Küresel yönetişim, merkezi veya belirli bir otoriteye dayalı yönetimden farklıdır. Vatandaşların hak ve sorumlulukların göz önünde bulundurulduğu, kurumları kapsayan ve uyum ve dayanışma gerektiren süreçlerdir. Kısaca, yönetimlerden farklı olarak tek başına yönetim yapmak yerine dayanışma ve birlikte hareket etmeyi gerektiren yönetim ve sivil toplum ortaklığını ifade eder.
Giderek artan nüfus doğa üzerinde gittikçe fazlalaşan bir tahribata yol açmıştır. İklim değişikliği, okyanus asitlenmesi, kimyasal kirlilik gibi çevresel sorunlar tüm canlıların yaşamlarını etkimeye devam etmektedir. Bu sorunu çözmenin sorumluluğunu da insanlar üstlenmek zorundadır. Çözüm yolu ise doğal kaynakların ve tüketimin dengede tutulmasındadır. Bu noktada sürdürülebilir kalkınmadan bahsedilmeye başlanmıştır.

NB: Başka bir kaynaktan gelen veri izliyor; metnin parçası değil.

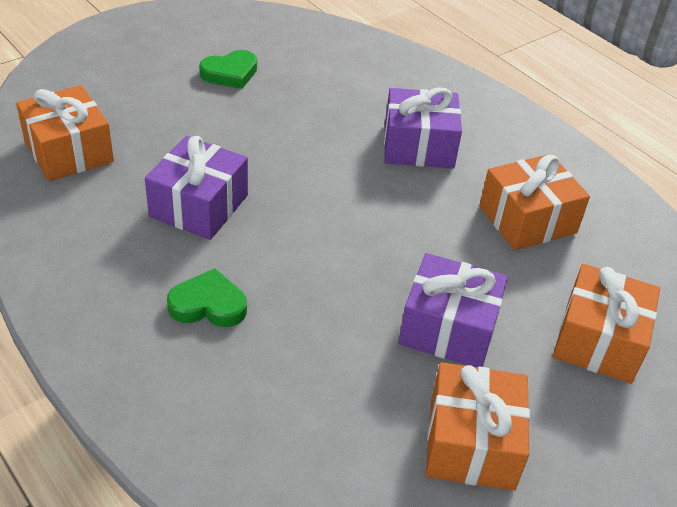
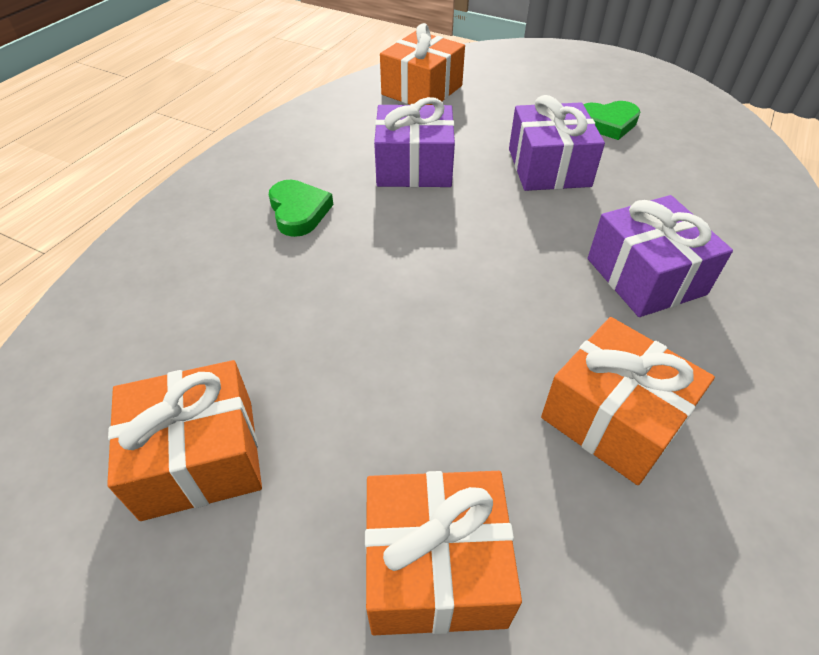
camera: 70 degrees right, 5 degrees up
(230, 73) = (607, 123): green heart -> green heart turned 45 degrees counterclockwise
(448, 328) = (364, 388): purple gift -> purple gift (549, 167)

Küresel sürdürülebilir kalkınmaya geçiş tam olarak başarıya ulaşmış değildir. Ekonomik ve sosyal gelişmeler kaydedilse de hala birçok zorluk mevcut. Bu zorluklar bütün dünya için geçerlidir ve sorumluluğu herkesin üstlenmesi gerekir. Küresel olan bir sorun ancak küresel çözümler ile çözülebilir. Bölgesel birliklerden çok daha kapsayıcı birlikler çözüm üretmede daha etkili olabilir. Ama sürdürülebilir kalkınma süreçlerine ne kadar çok aktör dahil olursa anlaşmazlıklar o kadar fazla olacaktır.
Haziran 2012’de Rio de Janeiro’da gerçekleştirilen Sürdürülebilir Kalkınma Konferansı’nda sürdürülebilir kalkınma üzerine kapsamlı bir küresel yönetişim çerçevesi öngörüyor; eksikliklerin üstesinden gelmek için insan haklarını göz önünde bulunduruyor. Bu, sürdürülebilir kalkınmanın (ekonomik, sosyal ve çevresel) üç boyutunun istikrarlı ve dengeli bir şekilde entegre edildiği, aynı zamanda siyasi katılımı güçlendirdiği ve tüm organizasyonları ve karar organlarını etkileyen uluslararası bir politika oluşturmayı sağlayacaktır.
Kısaca, sürdürülebilir kalkınma hedeflerine ulaşmak tüm ülkeler, sivil toplum ve diğer bütün paydaşlar arasında küresel bir ortaklık gerektirmektedir.